Hint: Remember that your firm plans to charge the client for your advice; as a check ask yourself if you would pay for the advice you have drafted!
ATTACHMENT 2
Jarman Pty Ltd has calculated their accounting profit before tax for the year ended 30 June 2015 to be $225,450. The company tax rate at present is 30%. Included in this profit are items of revenue and expenses relevant to the calculation of company income tax and are shown below:
Depreciation expense – motor vehicles (25%) 4 500
Depreciation expense – equipment (20%) 20 000
Rent revenue 16 000
Doubtful debt expense 2 300
Carrying amount of equipment sold 18 000
Entertainment expense 1 500
Annual leave expense 5 000
Proceeds on sale of equipment $ 19 000
Royalty revenue (non-taxable exempt income) $ 10 000
The company’s draft trial balance (an extract) for the year ended 30 June 2015 (with comparative figures) showed the following assets and liabilities (prior to the tax provisions):
2015 2014
Cash 11 500 9 500
Accounts receivable 12 000 14 000
Allowance for doubtful debts (3 000) (2 500)
Inventories 19 000 21 500
Rent receivable 2 800 2 400
Motor vehicle 18 000 18 000
Accumulated depreciation – motor vehicle (15 750) (11 250)
Equipment 100 000 130 000
Accumulated depreciation - equipment (60 000) (52 000)

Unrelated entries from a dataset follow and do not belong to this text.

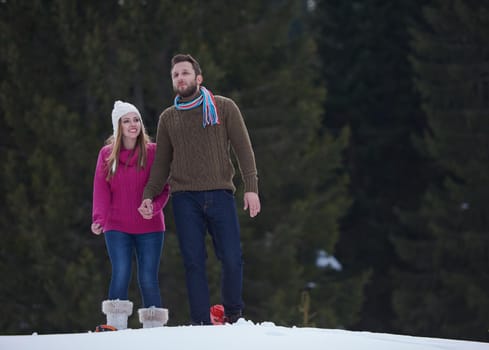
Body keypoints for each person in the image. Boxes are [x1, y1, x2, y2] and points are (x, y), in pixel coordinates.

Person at [139, 54, 261, 325]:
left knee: (231, 258)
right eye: (175, 75)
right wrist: (149, 194)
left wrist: (250, 187)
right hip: (184, 198)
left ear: (198, 78)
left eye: (185, 73)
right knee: (193, 262)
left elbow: (243, 148)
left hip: (220, 193)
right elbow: (161, 164)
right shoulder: (168, 118)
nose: (180, 78)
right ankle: (200, 323)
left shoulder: (224, 107)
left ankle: (233, 314)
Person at [91, 100, 171, 330]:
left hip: (151, 227)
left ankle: (154, 331)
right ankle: (115, 327)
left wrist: (153, 207)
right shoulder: (107, 155)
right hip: (116, 226)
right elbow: (101, 189)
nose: (133, 124)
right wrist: (99, 218)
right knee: (121, 272)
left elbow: (164, 188)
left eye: (136, 119)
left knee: (148, 278)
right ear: (119, 127)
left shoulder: (154, 152)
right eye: (127, 121)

Deferred tax assets ? 6 450
Accounts payable 15 655 21 500
Provision for annual leave 4 500 6 000
Current tax liability ? 7 600
Deferred tax liability (opening balance) ? 2 745
Additional Information:
1. The motor vehicle is fully depreciated for tax purposes; the company can claim 15% depreciation on equipment.
2. The equipment sold during the year was purchased 2 years before the date of sale for $30 000
Prepare two worksheets showing:
(1) The current tax calculation
(2) The deferred tax calculation
Prepare the journal entries that Jarman Pty Ltd would need to recognise the current tax for the year ended 30 June 2015 and the deferred tax as at 30 June 2015.